= Chaukune Rural Municipality =

Rural municipality in Karnali Province, Nepal

Chaukune (चौकुने गाउँपालिका) is a rural municipality located in Surkhet District of Karnali Province of Nepal.

==Demographics==
At the time of the 2011 Nepal census, Chaukune Rural Municipality had a population of 25,240. Of these, 82.4% spoke Nepali, 16.4% Magar, 0.7% Raji, 0.2% Maithili, 0.1% Gurung, 0.1% Bhojpuri and 0.1% other languages as their first language.

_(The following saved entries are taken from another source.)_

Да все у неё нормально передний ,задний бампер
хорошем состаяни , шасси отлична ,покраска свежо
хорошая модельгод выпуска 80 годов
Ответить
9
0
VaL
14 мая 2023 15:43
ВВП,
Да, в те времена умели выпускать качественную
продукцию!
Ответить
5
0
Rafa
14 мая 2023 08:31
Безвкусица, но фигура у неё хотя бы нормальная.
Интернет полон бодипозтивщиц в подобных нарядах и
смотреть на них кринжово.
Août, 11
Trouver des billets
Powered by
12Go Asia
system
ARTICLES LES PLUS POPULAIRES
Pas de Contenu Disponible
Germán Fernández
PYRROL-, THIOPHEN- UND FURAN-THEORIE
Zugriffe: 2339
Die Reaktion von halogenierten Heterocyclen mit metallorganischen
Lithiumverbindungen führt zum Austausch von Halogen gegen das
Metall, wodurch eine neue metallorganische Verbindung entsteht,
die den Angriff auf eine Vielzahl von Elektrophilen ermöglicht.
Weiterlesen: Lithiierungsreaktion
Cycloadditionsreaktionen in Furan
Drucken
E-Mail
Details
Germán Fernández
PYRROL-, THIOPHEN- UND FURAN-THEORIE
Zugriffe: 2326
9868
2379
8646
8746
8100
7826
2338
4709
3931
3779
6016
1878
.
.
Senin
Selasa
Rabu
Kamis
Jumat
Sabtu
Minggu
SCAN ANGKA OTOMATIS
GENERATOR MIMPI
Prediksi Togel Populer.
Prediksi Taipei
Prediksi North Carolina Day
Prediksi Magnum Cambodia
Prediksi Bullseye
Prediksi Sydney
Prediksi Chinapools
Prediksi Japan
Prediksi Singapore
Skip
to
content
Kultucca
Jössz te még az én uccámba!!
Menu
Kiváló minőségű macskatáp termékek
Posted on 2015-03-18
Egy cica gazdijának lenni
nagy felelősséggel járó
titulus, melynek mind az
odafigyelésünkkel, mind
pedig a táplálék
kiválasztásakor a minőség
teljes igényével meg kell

In terms of ethnicity/caste, 28.9% were Chhetri, 25.2% Kami, 19.0% Magar, 14.6% Hill Brahmin, 6.2% Damai/Dholi, 2.1% Thakuri, 0.7% Raji, 0.7% Sanyasi/Dasnami, 0.6% Gurung, 0.4% Lohar, 0.4% Newar, 0.4% Sarki, 0.2% Badi, 0.2% Bengali, 0.2% Majhi, 0.1% Tamang, 0.1% other Terai, 0.1% Tharu and 0.1% others.

In terms of religion, 87.1% were Hindu, 12.4% Buddhist and 0.5% Christian.

In terms of literacy, 66.5% could read and write, 3.5% could only read and 29.9% could neither read nor write.